### 分析用テキスト
________

22. Japan           67 (0.7%)

臨床留学を目指す日本人の数と比べると、インド人・パキスタン人の数が圧倒的に多く、いかなる州・プログラムに行っても、インド人・パキスタン人には必ず会います。彼らの国では、学校の公用語は英語であり、授業や議論は英語で行われているため、訛りはあっても英語が上手です。また、過去10年で中東からの留学者が増加しています。デトロイト周辺にはアメリカ最大のアラブ人コミュニティーであるディアボーンという地域があり、アラブ人の研修医と働く機会も多いです(アラブ人の患者も非常に多いため、アラブ人研修医に通訳してもらうこともしばしばあり)。

アメリカ生活8年目を迎えて指導医となり、さまざまなバックグラウンドを持つ研修医やスタッフたちと小児神経診療に携わるうちに、一緒に夢を育んでいくにはどうするべきか、日々思案しています。コロナウイルスのパンデミックのために今年の夏は帰省できませんが、我らがミシガン小児病院 浅野英司教授と浅野ラボチームとも相談して、このコロナ禍が収まり次第、日米間で医学生・医師の交流プログラムを実現させて、国境を越えて、ぜひお互いに切磋琢磨していける未来を作り上げたいです。

________

### 提供資料
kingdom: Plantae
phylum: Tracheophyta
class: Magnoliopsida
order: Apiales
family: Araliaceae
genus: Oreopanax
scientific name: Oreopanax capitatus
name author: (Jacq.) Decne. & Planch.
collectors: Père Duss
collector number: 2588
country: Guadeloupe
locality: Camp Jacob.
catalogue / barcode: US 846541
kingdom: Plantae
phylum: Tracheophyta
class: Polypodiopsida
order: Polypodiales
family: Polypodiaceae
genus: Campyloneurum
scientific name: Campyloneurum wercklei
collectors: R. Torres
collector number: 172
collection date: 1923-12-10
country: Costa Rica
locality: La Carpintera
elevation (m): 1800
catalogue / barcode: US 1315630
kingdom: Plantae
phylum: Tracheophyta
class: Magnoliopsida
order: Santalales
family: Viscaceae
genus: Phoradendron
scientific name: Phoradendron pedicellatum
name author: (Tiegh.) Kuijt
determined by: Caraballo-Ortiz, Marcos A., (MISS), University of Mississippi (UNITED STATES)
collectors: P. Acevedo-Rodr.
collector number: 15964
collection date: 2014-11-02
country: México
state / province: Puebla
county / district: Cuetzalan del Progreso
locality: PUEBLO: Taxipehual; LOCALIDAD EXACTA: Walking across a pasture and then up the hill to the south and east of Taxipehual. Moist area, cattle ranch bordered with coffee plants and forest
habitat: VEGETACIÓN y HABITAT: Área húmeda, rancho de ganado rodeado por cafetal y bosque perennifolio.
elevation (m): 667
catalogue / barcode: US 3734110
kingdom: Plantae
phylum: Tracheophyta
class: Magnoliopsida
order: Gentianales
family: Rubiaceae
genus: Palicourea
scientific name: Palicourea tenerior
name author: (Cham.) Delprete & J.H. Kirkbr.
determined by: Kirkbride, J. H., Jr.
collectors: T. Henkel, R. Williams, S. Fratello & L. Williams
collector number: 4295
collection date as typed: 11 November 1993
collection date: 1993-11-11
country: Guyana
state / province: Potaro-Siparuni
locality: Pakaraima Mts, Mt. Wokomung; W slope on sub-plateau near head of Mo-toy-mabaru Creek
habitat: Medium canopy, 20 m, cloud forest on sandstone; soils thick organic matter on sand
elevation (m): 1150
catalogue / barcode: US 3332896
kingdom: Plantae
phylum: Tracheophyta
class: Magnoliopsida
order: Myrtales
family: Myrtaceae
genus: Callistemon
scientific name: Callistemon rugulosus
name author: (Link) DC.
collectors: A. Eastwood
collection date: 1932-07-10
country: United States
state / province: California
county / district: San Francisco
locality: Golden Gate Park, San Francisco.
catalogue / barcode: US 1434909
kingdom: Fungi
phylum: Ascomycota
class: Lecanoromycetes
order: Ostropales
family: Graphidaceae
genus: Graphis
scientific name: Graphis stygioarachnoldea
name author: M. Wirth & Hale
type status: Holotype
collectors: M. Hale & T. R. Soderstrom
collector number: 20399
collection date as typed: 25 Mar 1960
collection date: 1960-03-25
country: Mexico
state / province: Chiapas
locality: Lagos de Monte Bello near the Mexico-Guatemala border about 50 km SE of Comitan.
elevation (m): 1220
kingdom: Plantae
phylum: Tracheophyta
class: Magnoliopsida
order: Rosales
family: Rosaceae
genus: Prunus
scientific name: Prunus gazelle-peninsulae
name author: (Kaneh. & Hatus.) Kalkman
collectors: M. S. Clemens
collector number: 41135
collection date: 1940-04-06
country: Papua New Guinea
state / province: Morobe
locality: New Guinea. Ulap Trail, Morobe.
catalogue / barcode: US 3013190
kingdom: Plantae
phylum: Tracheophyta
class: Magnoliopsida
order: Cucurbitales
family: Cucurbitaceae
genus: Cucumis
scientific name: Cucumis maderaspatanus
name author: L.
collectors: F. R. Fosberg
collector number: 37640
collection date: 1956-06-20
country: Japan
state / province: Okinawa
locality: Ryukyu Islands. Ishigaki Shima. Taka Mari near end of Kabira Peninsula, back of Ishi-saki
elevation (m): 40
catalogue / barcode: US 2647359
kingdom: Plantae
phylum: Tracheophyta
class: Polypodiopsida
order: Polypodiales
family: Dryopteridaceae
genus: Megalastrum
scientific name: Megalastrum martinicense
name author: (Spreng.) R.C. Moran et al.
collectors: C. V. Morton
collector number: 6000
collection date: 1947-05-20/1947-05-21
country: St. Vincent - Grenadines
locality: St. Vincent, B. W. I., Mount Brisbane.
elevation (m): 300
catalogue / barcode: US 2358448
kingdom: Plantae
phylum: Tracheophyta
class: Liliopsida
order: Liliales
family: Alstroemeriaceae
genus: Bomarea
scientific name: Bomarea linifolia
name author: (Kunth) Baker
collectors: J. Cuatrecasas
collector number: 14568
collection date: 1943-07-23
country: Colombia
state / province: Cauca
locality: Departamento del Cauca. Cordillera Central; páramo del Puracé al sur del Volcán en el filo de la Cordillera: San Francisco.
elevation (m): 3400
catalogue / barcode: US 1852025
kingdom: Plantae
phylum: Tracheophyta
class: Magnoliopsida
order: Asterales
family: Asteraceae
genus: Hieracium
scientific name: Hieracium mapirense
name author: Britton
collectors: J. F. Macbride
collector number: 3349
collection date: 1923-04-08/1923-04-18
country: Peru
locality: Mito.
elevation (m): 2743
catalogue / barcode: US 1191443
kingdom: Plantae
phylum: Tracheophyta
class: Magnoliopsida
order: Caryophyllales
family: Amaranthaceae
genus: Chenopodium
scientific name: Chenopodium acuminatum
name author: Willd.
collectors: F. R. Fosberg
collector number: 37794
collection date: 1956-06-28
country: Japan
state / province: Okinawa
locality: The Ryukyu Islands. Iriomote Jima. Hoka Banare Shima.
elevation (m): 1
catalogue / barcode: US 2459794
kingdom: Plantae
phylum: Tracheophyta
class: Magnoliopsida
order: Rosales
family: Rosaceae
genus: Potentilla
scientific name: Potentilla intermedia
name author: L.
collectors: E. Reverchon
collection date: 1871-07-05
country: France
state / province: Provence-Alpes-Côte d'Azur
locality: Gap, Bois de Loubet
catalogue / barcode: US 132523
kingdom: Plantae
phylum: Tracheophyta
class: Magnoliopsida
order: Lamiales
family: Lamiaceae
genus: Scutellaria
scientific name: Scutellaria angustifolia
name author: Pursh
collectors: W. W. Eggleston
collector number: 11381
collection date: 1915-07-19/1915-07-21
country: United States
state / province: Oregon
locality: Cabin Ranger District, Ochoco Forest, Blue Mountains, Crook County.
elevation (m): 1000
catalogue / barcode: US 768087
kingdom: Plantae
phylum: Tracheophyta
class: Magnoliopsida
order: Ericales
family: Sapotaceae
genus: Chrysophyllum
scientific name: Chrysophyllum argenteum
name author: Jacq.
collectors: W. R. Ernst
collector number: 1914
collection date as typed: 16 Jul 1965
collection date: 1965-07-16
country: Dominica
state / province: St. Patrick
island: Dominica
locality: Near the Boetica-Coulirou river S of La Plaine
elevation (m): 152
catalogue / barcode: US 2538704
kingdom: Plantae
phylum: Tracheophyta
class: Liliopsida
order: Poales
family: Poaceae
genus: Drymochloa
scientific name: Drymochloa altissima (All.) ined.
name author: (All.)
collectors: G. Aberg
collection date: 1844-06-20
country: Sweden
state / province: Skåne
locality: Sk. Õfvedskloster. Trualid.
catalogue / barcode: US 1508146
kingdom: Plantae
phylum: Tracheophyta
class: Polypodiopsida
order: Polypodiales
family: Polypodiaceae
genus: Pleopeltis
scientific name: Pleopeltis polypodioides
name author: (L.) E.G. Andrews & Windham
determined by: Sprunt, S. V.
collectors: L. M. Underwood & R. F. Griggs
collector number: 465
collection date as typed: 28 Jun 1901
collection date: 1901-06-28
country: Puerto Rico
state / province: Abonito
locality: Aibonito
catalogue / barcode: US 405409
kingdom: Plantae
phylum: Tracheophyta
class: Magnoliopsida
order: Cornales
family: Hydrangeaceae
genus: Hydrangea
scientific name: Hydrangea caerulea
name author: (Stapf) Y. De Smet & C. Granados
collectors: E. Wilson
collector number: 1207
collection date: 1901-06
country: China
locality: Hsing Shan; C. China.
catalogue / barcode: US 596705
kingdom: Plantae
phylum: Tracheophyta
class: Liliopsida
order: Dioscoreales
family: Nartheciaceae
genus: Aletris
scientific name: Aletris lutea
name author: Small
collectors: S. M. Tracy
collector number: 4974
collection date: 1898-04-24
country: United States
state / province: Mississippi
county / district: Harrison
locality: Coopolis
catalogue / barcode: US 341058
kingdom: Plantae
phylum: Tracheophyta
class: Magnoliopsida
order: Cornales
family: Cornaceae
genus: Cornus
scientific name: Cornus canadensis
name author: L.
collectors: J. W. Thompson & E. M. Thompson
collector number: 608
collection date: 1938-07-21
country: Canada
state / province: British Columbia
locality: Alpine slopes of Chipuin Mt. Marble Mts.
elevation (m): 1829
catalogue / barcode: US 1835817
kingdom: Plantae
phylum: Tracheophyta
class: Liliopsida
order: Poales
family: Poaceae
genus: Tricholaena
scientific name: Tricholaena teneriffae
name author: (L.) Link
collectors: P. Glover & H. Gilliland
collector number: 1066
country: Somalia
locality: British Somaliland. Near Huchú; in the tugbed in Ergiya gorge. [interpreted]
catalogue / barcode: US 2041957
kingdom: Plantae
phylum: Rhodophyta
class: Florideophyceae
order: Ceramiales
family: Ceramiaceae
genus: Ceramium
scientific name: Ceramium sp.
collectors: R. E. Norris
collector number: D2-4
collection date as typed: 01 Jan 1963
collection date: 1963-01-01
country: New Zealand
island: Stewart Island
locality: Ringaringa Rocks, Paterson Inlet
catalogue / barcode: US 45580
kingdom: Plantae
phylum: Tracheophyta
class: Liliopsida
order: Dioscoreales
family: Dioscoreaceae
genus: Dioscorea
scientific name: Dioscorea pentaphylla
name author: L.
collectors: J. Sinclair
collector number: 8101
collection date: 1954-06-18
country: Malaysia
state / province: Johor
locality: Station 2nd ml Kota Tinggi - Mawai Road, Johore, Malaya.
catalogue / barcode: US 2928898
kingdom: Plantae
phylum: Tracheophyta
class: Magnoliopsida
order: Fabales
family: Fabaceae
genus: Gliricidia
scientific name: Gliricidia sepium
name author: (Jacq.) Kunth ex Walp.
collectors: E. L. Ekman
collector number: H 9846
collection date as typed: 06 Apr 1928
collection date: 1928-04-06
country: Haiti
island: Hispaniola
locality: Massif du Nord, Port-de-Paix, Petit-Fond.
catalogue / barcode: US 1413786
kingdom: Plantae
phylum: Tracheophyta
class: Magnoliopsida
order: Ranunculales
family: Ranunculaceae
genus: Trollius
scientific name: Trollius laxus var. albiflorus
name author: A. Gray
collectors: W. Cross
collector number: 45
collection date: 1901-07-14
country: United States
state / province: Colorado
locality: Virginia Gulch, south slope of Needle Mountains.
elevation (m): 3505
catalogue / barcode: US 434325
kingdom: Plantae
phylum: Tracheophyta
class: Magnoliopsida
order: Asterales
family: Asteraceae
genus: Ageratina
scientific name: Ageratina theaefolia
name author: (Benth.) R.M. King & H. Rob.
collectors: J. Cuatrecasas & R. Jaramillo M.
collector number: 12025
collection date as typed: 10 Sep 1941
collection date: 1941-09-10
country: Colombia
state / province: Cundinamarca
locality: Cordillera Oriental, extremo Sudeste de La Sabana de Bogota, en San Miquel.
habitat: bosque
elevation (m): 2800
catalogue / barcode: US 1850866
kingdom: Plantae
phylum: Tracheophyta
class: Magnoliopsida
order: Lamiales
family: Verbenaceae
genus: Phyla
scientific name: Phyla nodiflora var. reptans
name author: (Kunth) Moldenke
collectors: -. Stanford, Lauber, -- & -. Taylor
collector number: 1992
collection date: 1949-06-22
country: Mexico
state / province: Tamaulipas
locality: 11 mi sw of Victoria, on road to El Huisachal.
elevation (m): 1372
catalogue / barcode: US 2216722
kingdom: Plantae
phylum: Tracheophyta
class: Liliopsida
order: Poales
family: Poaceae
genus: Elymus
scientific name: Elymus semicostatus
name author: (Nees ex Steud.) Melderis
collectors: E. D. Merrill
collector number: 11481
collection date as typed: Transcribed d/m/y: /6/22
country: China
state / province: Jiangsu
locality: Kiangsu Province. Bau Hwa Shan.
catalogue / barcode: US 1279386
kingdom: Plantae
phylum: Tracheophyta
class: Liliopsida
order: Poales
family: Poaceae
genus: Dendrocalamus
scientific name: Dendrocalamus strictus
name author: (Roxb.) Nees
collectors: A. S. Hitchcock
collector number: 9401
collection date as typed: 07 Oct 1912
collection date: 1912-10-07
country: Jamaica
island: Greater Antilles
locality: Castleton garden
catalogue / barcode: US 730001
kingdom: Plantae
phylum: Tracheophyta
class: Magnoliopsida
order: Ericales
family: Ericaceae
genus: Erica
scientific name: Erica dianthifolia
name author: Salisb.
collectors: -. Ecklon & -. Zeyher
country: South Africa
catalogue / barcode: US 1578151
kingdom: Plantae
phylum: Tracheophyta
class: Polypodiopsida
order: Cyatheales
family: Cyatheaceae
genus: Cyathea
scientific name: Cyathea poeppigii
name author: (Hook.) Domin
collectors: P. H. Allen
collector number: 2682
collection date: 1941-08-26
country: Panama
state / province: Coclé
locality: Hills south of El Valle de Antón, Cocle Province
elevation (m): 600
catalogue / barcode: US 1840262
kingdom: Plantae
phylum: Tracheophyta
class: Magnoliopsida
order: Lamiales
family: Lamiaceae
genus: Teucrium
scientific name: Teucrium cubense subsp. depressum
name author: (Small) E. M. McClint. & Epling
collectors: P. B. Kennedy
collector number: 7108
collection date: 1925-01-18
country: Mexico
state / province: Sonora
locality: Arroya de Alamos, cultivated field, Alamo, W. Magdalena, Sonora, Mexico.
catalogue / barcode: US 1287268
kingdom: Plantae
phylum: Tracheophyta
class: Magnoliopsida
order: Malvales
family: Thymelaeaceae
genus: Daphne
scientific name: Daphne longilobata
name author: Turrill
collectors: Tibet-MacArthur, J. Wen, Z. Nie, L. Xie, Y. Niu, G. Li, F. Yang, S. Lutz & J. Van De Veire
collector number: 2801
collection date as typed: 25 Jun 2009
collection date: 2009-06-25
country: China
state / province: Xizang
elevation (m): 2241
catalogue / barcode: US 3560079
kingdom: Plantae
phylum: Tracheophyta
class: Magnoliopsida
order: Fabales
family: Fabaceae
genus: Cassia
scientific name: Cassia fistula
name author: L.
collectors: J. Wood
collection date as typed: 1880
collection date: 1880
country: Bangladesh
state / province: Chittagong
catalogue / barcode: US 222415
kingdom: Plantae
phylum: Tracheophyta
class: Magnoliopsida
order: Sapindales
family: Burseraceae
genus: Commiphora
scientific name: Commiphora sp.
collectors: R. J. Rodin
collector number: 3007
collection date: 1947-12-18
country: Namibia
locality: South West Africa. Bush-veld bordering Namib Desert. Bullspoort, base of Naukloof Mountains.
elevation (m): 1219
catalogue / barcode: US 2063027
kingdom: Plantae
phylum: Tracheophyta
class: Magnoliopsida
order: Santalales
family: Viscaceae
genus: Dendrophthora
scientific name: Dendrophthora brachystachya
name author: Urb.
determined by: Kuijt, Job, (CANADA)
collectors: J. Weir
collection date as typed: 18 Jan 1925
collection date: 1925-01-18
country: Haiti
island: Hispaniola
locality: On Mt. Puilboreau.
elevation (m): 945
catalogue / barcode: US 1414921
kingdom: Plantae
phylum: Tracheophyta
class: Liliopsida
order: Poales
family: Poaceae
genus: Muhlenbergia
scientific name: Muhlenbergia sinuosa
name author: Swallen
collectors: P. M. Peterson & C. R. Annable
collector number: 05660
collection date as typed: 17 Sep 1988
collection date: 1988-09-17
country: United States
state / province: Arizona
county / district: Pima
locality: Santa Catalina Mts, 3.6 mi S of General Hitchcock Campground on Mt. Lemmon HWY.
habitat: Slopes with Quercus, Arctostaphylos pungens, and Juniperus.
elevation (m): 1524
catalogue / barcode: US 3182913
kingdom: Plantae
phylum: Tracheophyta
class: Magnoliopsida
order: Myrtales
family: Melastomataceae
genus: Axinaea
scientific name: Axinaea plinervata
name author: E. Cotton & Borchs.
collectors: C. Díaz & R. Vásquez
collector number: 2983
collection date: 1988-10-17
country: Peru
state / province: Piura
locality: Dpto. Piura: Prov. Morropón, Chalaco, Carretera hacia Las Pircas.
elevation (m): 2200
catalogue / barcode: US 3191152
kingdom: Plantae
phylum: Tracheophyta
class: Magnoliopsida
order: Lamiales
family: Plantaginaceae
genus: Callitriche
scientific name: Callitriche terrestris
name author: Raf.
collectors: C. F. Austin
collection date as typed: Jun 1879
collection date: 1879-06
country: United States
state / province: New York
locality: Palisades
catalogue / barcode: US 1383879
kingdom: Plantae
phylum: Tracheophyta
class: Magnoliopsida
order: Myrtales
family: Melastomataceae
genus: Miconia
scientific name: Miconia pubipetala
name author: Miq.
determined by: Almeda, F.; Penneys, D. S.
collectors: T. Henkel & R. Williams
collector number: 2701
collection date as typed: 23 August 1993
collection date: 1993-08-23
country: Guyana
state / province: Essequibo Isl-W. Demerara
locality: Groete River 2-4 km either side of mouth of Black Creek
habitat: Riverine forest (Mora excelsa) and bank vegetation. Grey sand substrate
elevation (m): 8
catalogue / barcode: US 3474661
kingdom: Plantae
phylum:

________

### 課題 A
本文の「22. Japan           67」から「ける未来を作り上げたいです。」までの部分を、「デトロイト」を「シカゴ」に変えて書き直せ。
### 課題 B
本文によると、過去10年でどこからの留学者が増加しているか。
### 課題 C
本文の内容を二文で要約せよ。
記録は使わず、本文だけを手がかりにしてください。

### 記述回答 A
22. Japan           67 (0.7%)

臨床留学を目指す日本人の数と比べると、インド人・パキスタン人の数が圧倒的に多く、いかなる州・プログラムに行っても、インド人・パキスタン人には必ず会います。彼らの国では、学校の公用語は英語であり、授業や議論は英語で行われているため、訛りはあっても英語が上手です。また、過去10年で中東からの留学者が増加しています。シカゴ周辺にはアメリカ最大のアラブ人コミュニティーであるディアボーンという地域があり、アラブ人の研修医と働く機会も多いです(アラブ人の患者も非常に多いため、アラブ人研修医に通訳してもらうこともしばしばあり)。

アメリカ生活8年目を迎えて指導医となり、さまざまなバックグラウンドを持つ研修医やスタッフたちと小児神経診療に携わるうちに、一緒に夢を育んでいくにはどうするべきか、日々思案しています。コロナウイルスのパンデミックのために今年の夏は帰省できませんが、我らがミシガン小児病院 浅野英司教授と浅野ラボチームとも相談して、このコロナ禍が収まり次第、日米間で医学生・医師の交流プログラムを実現させて、国境を越えて、ぜひお互いに切磋琢磨していける未来を作り上げたいです。

### 記述回答 B
中東からの留学者が増加している。

### 記述回答 C
臨床留学者はインド人・パキスタン人が日本人より圧倒的に多く、過去10年では中東からの留学者も増えており、デトロイト周辺ではアラブ人研修医と働く機会が多い。アメリカ生活8年目で指導医となった筆者は、コロナ禍が収まり次第、日米間で医学生・医師の交流プログラムを実現させたいと考えている。